::: Records provided :::

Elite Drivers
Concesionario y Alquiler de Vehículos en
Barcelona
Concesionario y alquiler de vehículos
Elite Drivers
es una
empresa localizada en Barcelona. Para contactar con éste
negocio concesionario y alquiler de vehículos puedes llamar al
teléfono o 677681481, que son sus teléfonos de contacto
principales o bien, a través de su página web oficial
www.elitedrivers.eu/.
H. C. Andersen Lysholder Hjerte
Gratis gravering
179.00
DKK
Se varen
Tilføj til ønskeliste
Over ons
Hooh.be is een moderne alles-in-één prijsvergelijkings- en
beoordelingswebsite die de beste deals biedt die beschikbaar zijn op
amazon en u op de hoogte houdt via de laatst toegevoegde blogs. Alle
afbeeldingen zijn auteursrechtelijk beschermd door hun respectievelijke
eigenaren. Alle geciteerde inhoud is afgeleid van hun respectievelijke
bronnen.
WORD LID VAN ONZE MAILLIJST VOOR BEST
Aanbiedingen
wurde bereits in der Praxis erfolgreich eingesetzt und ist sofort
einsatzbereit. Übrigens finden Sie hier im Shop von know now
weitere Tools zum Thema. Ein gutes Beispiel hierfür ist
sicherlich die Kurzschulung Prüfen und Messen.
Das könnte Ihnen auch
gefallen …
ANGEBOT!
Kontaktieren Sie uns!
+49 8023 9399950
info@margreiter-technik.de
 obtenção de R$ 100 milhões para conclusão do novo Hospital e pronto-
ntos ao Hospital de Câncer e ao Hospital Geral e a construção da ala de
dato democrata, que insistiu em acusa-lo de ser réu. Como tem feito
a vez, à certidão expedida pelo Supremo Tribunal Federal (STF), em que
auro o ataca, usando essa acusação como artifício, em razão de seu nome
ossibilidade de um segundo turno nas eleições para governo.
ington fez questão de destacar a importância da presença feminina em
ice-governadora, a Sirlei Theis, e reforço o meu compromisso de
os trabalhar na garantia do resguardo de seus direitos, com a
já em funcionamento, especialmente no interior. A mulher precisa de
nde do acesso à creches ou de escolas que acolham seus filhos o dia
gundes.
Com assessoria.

:::

__Assignment__:
Please update the rows above by changing every "Barcelona" to "Madrid" and keeping everything else as it is.

__The answer__:
Elite Drivers
Concesionario y Alquiler de Vehículos en
Madrid
Concesionario y alquiler de vehículos
Elite Drivers
es una
empresa localizada en Madrid. Para contactar con éste
negocio concesionario y alquiler de vehículos puedes llamar al
teléfono o 677681481, que son sus teléfonos de contacto
principales o bien, a través de su página web oficial
www.elitedrivers.eu/.
H. C. Andersen Lysholder Hjerte
Gratis gravering
179.00
DKK
Se varen
Tilføj til ønskeliste
Over ons
Hooh.be is een moderne alles-in-één prijsvergelijkings- en
beoordelingswebsite die de beste deals biedt die beschikbaar zijn op
amazon en u op de hoogte houdt via de laatst toegevoegde blogs. Alle
afbeeldingen zijn auteursrechtelijk beschermd door hun respectievelijke
eigenaren. Alle geciteerde inhoud is afgeleid van hun respectievelijke
bronnen.
WORD LID VAN ONZE MAILLIJST VOOR BEST
Aanbiedingen
wurde bereits in der Praxis erfolgreich eingesetzt und ist sofort
einsatzbereit. Übrigens finden Sie hier im Shop von know now
weitere Tools zum Thema. Ein gutes Beispiel hierfür ist
sicherlich die Kurzschulung Prüfen und Messen.
Das könnte Ihnen auch
gefallen …
ANGEBOT!
Kontaktieren Sie uns!
+49 8023 9399950
info@margreiter-technik.de
 obtenção de R$ 100 milhões para conclusão do novo Hospital e pronto-
ntos ao Hospital de Câncer e ao Hospital Geral e a construção da ala de
dato democrata, que insistiu em acusa-lo de ser réu. Como tem feito
a vez, à certidão expedida pelo Supremo Tribunal Federal (STF), em que
auro o ataca, usando essa acusação como artifício, em razão de seu nome
ossibilidade de um segundo turno nas eleições para governo.
ington fez questão de destacar a importância da presença feminina em
ice-governadora, a Sirlei Theis, e reforço o meu compromisso de
os trabalhar na garantia do resguardo de seus direitos, com a
já em funcionamento, especialmente no interior. A mulher precisa de
nde do acesso à creches ou de escolas que acolham seus filhos o dia
gundes.
Com assessoria.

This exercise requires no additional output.